[Data extracted from a collection]
○ ○ ○

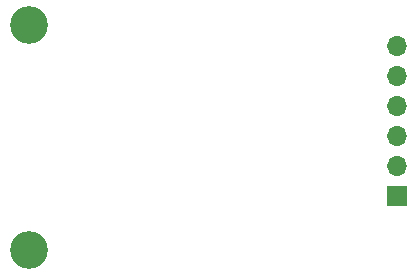
<source format=gbr>
%TF.GenerationSoftware,KiCad,Pcbnew,(6.0.5)*%
%TF.CreationDate,2022-11-14T02:59:19-05:00*%
%TF.ProjectId,IMU_Board,494d555f-426f-4617-9264-2e6b69636164,rev?*%
%TF.SameCoordinates,Original*%
%TF.FileFunction,Soldermask,Bot*%
%TF.FilePolarity,Negative*%
%FSLAX46Y46*%
G04 Gerber Fmt 4.6, Leading zero omitted, Abs format (unit mm)*
G04 Created by KiCad (PCBNEW (6.0.5)) date 2022-11-14 02:59:19*
%MOMM*%
%LPD*%
G01*
G04 APERTURE LIST*
%ADD10C,3.200000*%
%ADD11R,1.700000X1.700000*%
%ADD12O,1.700000X1.700000*%
G04 APERTURE END LIST*
D10*
%TO.C,*%
X106000000Y-109000000D03*
%TD*%
%TO.C,*%
X106000000Y-90000000D03*
%TD*%
D11*
%TO.C,J1*%
X137200000Y-104450000D03*
D12*
X137200000Y-101910000D03*
X137200000Y-99370000D03*
X137200000Y-96830000D03*
X137200000Y-94290000D03*
X137200000Y-91750000D03*
%TD*%
M02*

</source>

○ ○ ○

| Work to be completed |
The entries above need to be output again in full, exactly, and without pictures.

| Result for this task |
<source format=gbr>
%TF.GenerationSoftware,KiCad,Pcbnew,(6.0.5)*%
%TF.CreationDate,2022-11-14T02:59:19-05:00*%
%TF.ProjectId,IMU_Board,494d555f-426f-4617-9264-2e6b69636164,rev?*%
%TF.SameCoordinates,Original*%
%TF.FileFunction,Soldermask,Bot*%
%TF.FilePolarity,Negative*%
%FSLAX46Y46*%
G04 Gerber Fmt 4.6, Leading zero omitted, Abs format (unit mm)*
G04 Created by KiCad (PCBNEW (6.0.5)) date 2022-11-14 02:59:19*
%MOMM*%
%LPD*%
G01*
G04 APERTURE LIST*
%ADD10C,3.200000*%
%ADD11R,1.700000X1.700000*%
%ADD12O,1.700000X1.700000*%
G04 APERTURE END LIST*
D10*
%TO.C,*%
X106000000Y-109000000D03*
%TD*%
%TO.C,*%
X106000000Y-90000000D03*
%TD*%
D11*
%TO.C,J1*%
X137200000Y-104450000D03*
D12*
X137200000Y-101910000D03*
X137200000Y-99370000D03*
X137200000Y-96830000D03*
X137200000Y-94290000D03*
X137200000Y-91750000D03*
%TD*%
M02*

</source>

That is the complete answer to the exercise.